An intriguing smart-toy dubbed Moff officially launched here in Japan last week, getting attention from several media outlets leading up to its release. It’s a wearable wristband device that lets kids play using physical motion to create sound effects for any object they might be holding. You can get a better idea for how that works in the video below.
Moff is developed by a team organized at a local hackathon event in Osaka. The team participated in last year’s SF Japan Night where they pitched their product. At that time, Moff was a toy that attached to other toys, but after making improvements, they turned it into a wearable device.

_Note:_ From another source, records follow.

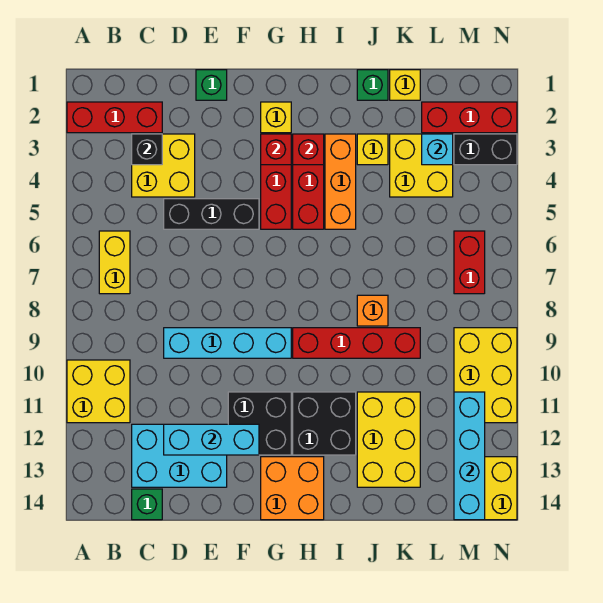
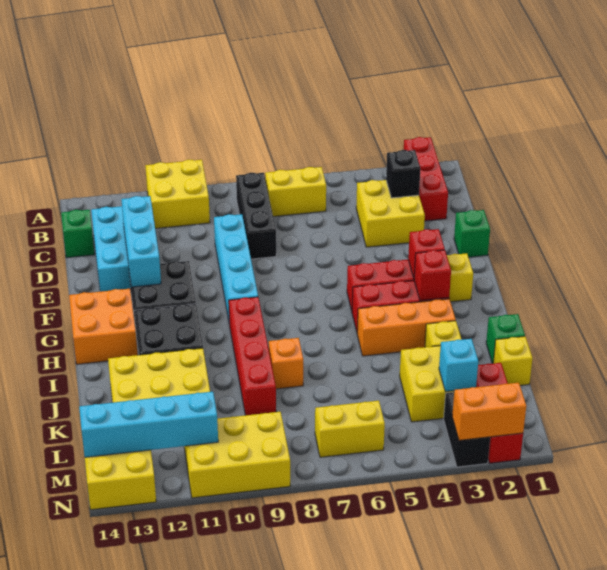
black brick D5:F5 level 1 -> black brick B8:D8 level 1
red brick M6:M7 level 1 -> yellow brick M6:M7 level 1
none -> orange brick N2:N3 level 2

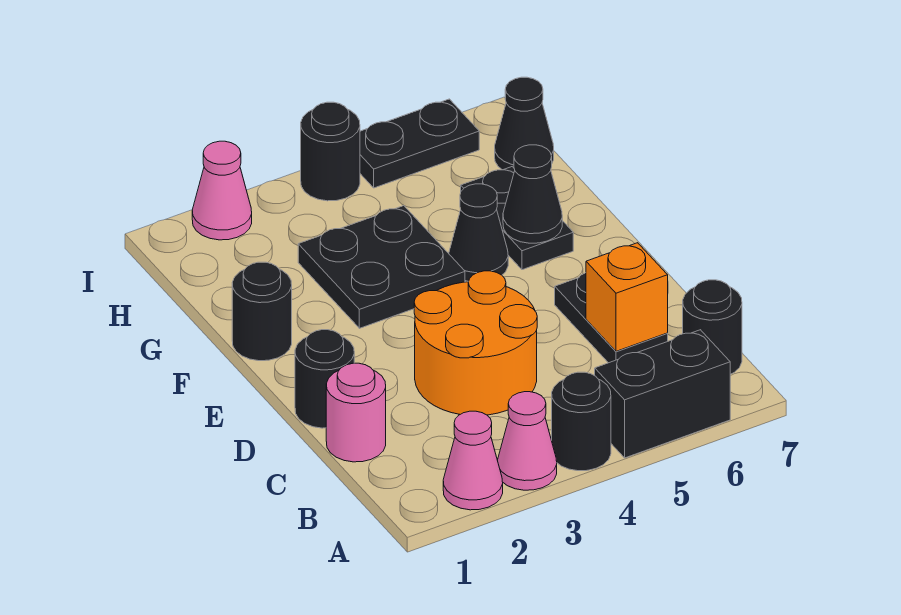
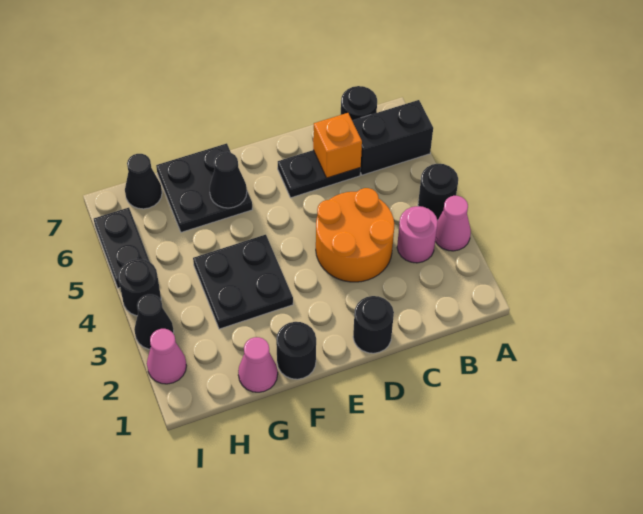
pink cone A2 level 1 -> pink cone G1 level 1
black brick A5:A6 level 1 -> black brick A6:B6 level 1
pink round brick C1 level 1 -> pink round brick B3 level 1
black cone F5 level 1 -> black cone I3 level 1
black plate F6:G6 level 1 -> black plate F6:G7 level 1

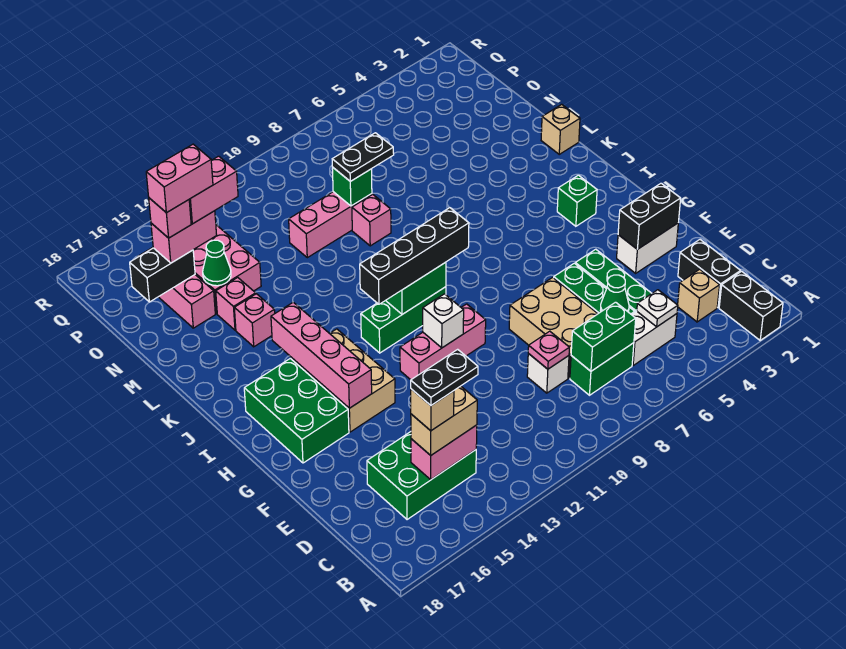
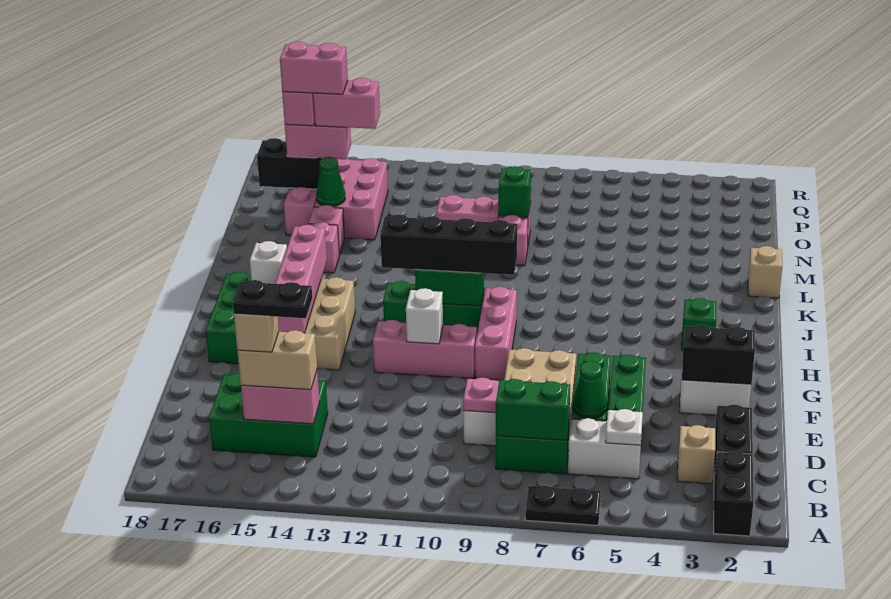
none -> pink brick G9:I9 level 1
none -> white brick I16 level 2
black plate N8:N9 level 3 -> black plate A6:A7 level 1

Moff CEO Akinori Takahagi came up with the idea when he was examining the way kids play with toys:
Kids get bored with new toys so quickly. And parents just repeat buying and throwing toys away. It’s a waste of money. To solve this issue, I came up with the idea for a device that lets kids play in many ways depending on their imagination.
The Moff wristband connects to a smartphone or a tablet device through BLE. When Moff turns on, the app on the connected device generates sounds corresponding to the motion of your hand. It could be sound effects, voices, or background music. So for example, it could be the sound of a guitar, a ray gun, or even a even a Star Wars lightsaber.
Moff uses a three-axis accelerometer and gyroscope. These sensors recognize your physical motion and generate sound accordingly. Data is accumulated in the cloud, and the team hopes to utilize this data to improve the device’s precision and complex motion. They are also considering offering a SDK and making a developer´s platform.
The device is covered with silicon and its battery is said to last for about 40 to 50 hours, and can be replaced by the user if it wears out. The wrist band can be adjusted for various sizes.
Takahagi explained about the pricing:
We are thinking to make it around 3000 to 4000 yen (or about $30 to $40). Regarding production, we decided to outsource to a factory that develops BLE equipment in-house. Normal factories purchase BLE equipment and use it to create products, which increases their costs. But we can reduce costs by working with factories that make BLE equipment on their own. We aim to minimize the cost and charge for content like extra sounds within the app.
Moff plans to show their product at events in March and April, such as at Mobile World Congress and SXSW. The company plans to fundraise for development in March through crowdfunding. Their first production lot is scheduled to be available in July or August of this year.